“There are three kinds of men. The ones that learn by reading. The few who learn by observation. The rest of them have to pee on the electric fence for themselves.”
– Will Rogers
Learning is a universal human experience from the moment we take our first breath. It is never finished until the last breath is given up. With a lifetime of learning, eventually we should get it right.
But we don’t. We tend to learn the hard way when it comes to our health.
As physicians we “see one, do one, teach one.” That kind of approach doesn’t always go so well for the patient. As patients, we like to eat, drink, and live how we wish, which also doesn’t always go so well for the patient. You’d think we’d know better, but as fallible human beings, we sometimes impulsively make decisions about our health without using our heads (is it evidence-based?) or even listening to our hearts (is this what I really must have right at this moment?).
Cows and horses need to touch an electric fence only once when reaching for greener grass on the other side. That moment provides a sufficient learning curve for them to make an important decision. They won’t try testing it again no matter how alluring the world appears on the other side. Human beings should learn as quickly as animals but don’t always. I know all too well what a shock feels like and I want to avoid repeating that experience. Even so, in unguarded careless moments of feeling invulnerable (it can’t happen to me!), and yearning to have what I don’t necessarily need, I may find myself touching a hot fence even though I know better. I suspect I’m not alone in my surprise when I’m jolted back to reality.
Many great minds have worked out various theories of effective learning, but, great mind or not, Will Rogers confirms a common sense suspicion: a painful or scary experience can be a powerful teacher and, as health care providers, we need to know when to use the momentum of this kind of bolt out of the blue. As clinicians, we call it “a teachable moment.” It could be a DUI, an abused spouse finally walking out, an unexpected unwanted positive pregnancy test, or a diagnosis of a sexually transmitted infection in a “monogamous” relationship. Such moments make up any primary care physician’s clinic day, creating many opportunities for us to teach while the patient is open to absorb what we say.
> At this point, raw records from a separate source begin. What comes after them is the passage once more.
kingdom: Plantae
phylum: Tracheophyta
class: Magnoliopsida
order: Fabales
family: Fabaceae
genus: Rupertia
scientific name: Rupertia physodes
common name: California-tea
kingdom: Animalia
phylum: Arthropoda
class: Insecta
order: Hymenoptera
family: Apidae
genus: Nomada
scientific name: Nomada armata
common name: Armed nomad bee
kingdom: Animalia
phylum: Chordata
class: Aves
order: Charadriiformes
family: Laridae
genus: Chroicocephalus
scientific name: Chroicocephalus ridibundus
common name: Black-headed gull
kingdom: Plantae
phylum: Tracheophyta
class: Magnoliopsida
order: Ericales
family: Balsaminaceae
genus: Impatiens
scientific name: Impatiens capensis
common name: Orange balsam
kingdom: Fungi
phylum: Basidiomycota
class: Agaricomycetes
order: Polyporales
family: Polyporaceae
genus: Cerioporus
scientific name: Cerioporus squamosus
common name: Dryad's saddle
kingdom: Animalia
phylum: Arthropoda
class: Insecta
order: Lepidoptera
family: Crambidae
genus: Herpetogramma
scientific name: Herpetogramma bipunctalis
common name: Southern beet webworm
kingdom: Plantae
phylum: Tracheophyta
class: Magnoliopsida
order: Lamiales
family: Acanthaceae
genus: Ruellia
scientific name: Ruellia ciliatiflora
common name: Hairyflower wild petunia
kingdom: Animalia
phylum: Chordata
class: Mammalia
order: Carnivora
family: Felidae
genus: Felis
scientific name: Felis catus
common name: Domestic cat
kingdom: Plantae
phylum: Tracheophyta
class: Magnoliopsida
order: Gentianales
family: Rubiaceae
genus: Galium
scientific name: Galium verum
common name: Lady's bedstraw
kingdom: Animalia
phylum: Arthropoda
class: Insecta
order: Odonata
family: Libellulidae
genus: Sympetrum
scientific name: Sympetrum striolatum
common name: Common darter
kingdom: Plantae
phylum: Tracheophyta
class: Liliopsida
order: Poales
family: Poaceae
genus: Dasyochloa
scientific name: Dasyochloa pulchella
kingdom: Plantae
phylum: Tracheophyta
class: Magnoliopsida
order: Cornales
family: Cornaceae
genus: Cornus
Patient health education is about how decisions made today affect health and well being now and into the future. Physicians know how futile many of our prevention education efforts are. We hand out reams of health ed pamphlets, show endless loops of video messages in our waiting rooms, have attractive web sites and interactivity on social media, send out innumerable invitations to on-site wellness classes. Yet until that patient is hit over the head and impacted directly– the elevated lab value, the abnormality on an imaging study, the rising blood pressure, the BMI topping 30, a family member facing a life threatening illness– that patient’s “head” knowledge may not translate to actual motivation to change and do things differently.
Tobacco use is an example of how little impact well documented and unquestioned scientific facts have on behavioral change. The change is more likely to happen when the patient finds it too uncomfortable to continue to do what they are doing–cigarettes get priced out of reach, no smoking is allowed at work or public places, becoming socially isolated because of being avoided by others due to ashtray breath and smelling like a chimney (i.e. “Grandma stinks so I don’t want her to kiss me any more”). That’s when the motivation to change potentially overcomes continuation of the behavior.
Health care providers and the systems they work within need to find ways to create incentives to make it “easy” to choose healthier behaviors–increasing insurance premium rebates for maintaining healthy weight or non-smoking status, encouraging free preventive screening that significantly impacts quality and length of life, emphasizing positive change with a flood of encouraging words.
When there is discomfort inflicted by unhealthy lifestyle choices, that misery should not be glossed over by the physician– not avoided, dismissed or forgotten. It needs emphasis that is gently emphatic yet compassionate– using words that say “I know you can do better and now you know too. How can I help you turn this around?”
Sometimes both physicians and patients learn the hard way. We need to come along beside one another to help absorb the shock.
Emily Gibson is a family physician who blogs at Barnstorming.